▸ **DOCUMENT EXTRACT**
--------------------------------

# Blurry movies and 24/48fps



## f0zz (Dec 1, 2011)

I have seen a lot of movies over the last year (I collect Scene points with my VISA so I never have to pay). One issue I've been having is with motion blur. Maybe it's me, but scenes with motion seem to be more Blury these days. I watched the Hobbit in IMAX 24fps and thought the bigging of the film was horribly blurry. I also just watched OZ, and and scenes with moderate motion had blur. I find this very distracting. 

I don't know if this is because the films are digital or?
Will 48fps solve this?


----------



## mechman (Feb 8, 2007)

Can't say that I have experienced this at all. Are these all on the big screen or at home as well?


----------



## tonyvdb (Sep 5, 2007)

Motion "blur" is not normal. What you may be talking about is "studder" and yes more frames will solve this. 24frames is an old standard and movie production costs have kept it this way for many many years as if you add more frames you double the cost of the film media its self and of course add more weight to the cameras or less shooting time per reel. Now with digital and there being no physical media (tape or film) that many producers are stating to use this limitation is no longer in place. 
48 frames will virtually remove that studder you see when there are fast pans of the camera. However this will mean that the BluRay format we have now will either need to be changed or a totally new format will need to be introduced to the home market, not sure if people will be ready for that.


----------



## f0zz (Dec 1, 2011)

I've just seemed to notice it more lately. The Hobbit had it pretty bad at he IMAX theater I watched it in. 

Is the blur more noticeable during 3D films?


----------

--------------------------------

▸ **USING THE INFORMATION**
A: Translate this sentence from the blurry movies thread into Spanish: "I find this very distracting."
B: Copy the part of the blurry movies thread from "I've just seemed" down to "during 3D films?" with no changes.
The records have nothing to do with the thread about blurry movies.

--------------------------------

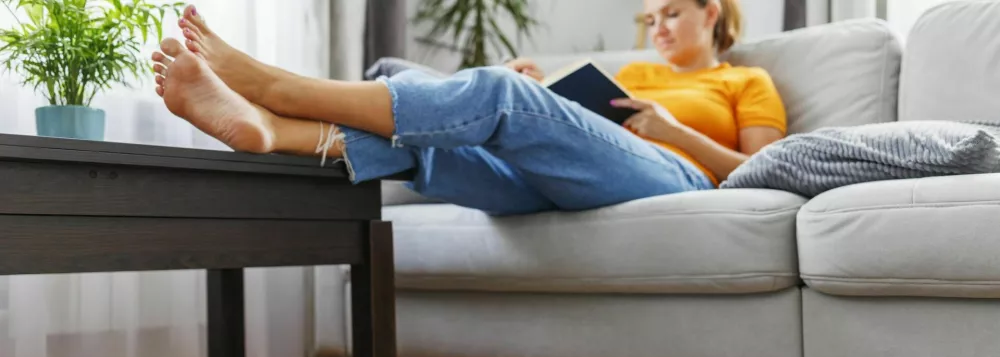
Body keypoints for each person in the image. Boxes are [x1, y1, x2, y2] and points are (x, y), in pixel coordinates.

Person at [151, 0, 786, 216]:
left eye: (672, 12)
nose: (659, 27)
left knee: (498, 94)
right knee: (465, 127)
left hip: (675, 177)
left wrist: (672, 129)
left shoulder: (746, 79)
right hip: (577, 172)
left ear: (714, 12)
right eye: (650, 18)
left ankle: (278, 91)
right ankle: (275, 130)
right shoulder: (637, 71)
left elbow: (758, 171)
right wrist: (546, 93)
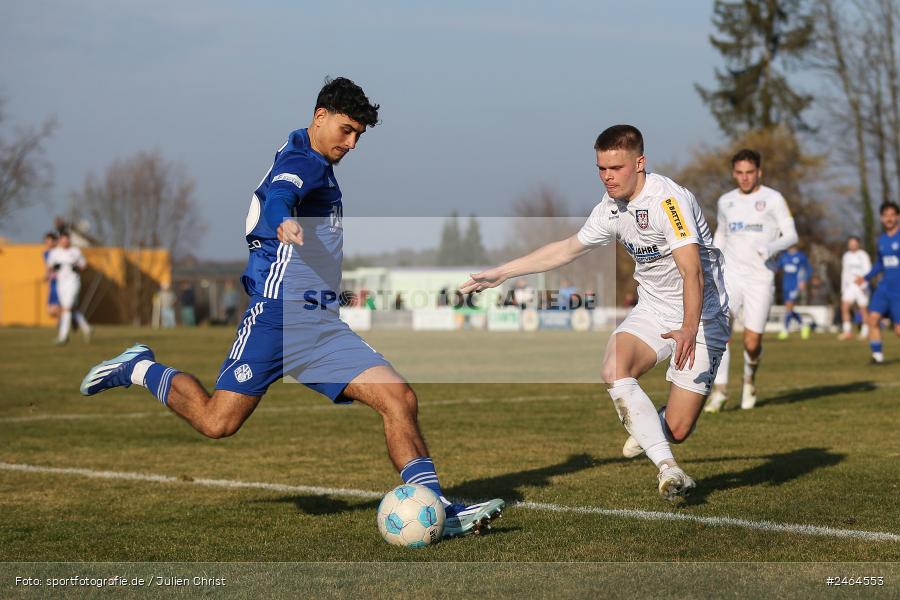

--------------------------------

▸ **EXPECTED OUTPUTS**
A: Esto me resulta muy molesto.

B:
I've just seemed to notice it more lately. The Hobbit had it pretty bad at he IMAX theater I watched it in. 

Is the blur more noticeable during 3D films?